Un selfie pour la vie privée — le nouveau marché juteux
Pour chasser les sosies numériques, YouTube vous demande rien de moins qu'une photo de votre tronche. Une selfie-style scan, disent-ils. Traduction : un fichier biométrique de votre visage, confié à Google — qui l'utilisera probablement pour entraîner ses IA tout en vous promettant que c'est pour votre bien. Comme si votre vie privée n'était pas déjà assez malmenée par leurs algorithmes. Le piège est parfait : vous leur donnez vos données en échange d'une protection qui, on le verra, est surtout symbolique.
Le chiffre qui tue : un nombre de demandes de retrait « très faible »
YouTube l'admet lui-même : le nombre de demandes de retrait après détection est « very small ». Autrement dit, même leur outil ne trouve presque rien à signaler. Soit les deepfakes sont inexistants (ce qui est faux), soit leur détection est aussi efficace qu'une moustiquaire en papier. Mais chut, il ne faut pas casser l'illusion marketing. Cette fonctionnalité n'existe que pour faire joli dans les rapports RSE avant les élections américaines.
Un accès réservé aux adultes — et les mineurs, on s'en tape ?

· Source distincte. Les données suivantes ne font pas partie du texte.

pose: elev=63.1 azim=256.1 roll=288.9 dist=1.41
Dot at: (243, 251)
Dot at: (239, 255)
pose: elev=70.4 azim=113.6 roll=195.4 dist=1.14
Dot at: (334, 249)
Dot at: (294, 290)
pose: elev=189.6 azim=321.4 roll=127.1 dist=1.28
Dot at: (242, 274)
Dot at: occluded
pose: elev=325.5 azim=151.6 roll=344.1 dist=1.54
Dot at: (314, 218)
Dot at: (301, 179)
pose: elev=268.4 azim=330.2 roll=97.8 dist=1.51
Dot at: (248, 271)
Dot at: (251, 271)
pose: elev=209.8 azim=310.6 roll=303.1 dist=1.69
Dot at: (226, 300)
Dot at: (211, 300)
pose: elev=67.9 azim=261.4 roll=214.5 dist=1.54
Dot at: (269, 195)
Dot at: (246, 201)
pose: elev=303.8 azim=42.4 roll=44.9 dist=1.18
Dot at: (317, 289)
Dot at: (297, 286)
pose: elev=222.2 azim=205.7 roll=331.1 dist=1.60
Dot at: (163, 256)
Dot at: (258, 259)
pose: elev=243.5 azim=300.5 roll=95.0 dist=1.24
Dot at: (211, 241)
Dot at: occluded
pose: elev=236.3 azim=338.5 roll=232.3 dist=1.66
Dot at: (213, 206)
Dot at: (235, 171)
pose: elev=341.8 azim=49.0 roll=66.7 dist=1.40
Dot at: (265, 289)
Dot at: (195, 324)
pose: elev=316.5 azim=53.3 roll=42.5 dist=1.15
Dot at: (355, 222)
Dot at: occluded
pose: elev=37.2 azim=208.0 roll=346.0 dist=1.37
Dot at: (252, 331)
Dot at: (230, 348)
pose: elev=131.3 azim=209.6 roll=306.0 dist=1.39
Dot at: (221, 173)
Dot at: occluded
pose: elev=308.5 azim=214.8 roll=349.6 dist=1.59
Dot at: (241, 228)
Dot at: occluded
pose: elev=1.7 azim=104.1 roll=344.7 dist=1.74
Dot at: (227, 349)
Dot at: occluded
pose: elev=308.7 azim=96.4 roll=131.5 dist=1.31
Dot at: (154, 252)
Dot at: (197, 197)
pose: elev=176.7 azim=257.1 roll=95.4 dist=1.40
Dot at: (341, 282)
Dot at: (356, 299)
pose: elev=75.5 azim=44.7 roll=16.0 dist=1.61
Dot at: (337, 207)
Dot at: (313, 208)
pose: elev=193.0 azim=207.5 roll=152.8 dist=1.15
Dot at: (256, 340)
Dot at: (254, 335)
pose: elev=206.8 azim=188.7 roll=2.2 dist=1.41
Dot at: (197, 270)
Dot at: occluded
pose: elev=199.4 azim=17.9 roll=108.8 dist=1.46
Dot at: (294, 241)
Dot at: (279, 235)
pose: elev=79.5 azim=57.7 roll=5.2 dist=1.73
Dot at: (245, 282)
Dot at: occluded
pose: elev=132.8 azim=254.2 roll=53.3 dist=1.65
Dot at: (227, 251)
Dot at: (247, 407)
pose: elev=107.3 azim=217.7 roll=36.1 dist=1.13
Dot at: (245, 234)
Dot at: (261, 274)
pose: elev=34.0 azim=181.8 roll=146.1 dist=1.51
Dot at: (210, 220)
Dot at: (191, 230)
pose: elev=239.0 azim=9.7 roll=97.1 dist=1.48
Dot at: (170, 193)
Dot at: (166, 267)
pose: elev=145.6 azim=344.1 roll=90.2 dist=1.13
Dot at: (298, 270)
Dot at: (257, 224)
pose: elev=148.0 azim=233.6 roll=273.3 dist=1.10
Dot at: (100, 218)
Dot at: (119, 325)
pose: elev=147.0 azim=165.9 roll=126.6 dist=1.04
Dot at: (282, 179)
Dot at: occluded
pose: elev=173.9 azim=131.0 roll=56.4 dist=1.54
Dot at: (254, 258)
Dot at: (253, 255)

Bien sûr, la détection est réservée aux plus de 18 ans. Parce que les deepfakes de mineurs, ce n'est pas un problème ? Les chatbots sexuels générés par IA qui imitent des ados, laissez tomber. YouTube préfère s'occuper de la réputation des adultes influents (journalistes, politiciens, créateurs) qui ont déjà été testés en bêta. Les vrais utilisateurs lambda, eux, peuvent toujours courir.
Un outil pour sauver la face, pas les victimes
En réalité, cette expansion est un écran de fumée. YouTube cherche à montrer qu'il agit contre les deepfakes sans jamais s'attaquer aux racines : la modération en amont, les modèles génératifs qui permettent de créer ces images, et surtout le business de la désinformation. Pendant ce temps, les vrais outils de détection open source sont ignorés, et les victimes de deepfakes non consentis (souvent des femmes) continuent de galérer. Mais non, rassurez-vous, vous pouvez maintenant faire un selfie pour Google. Quelle belle époque.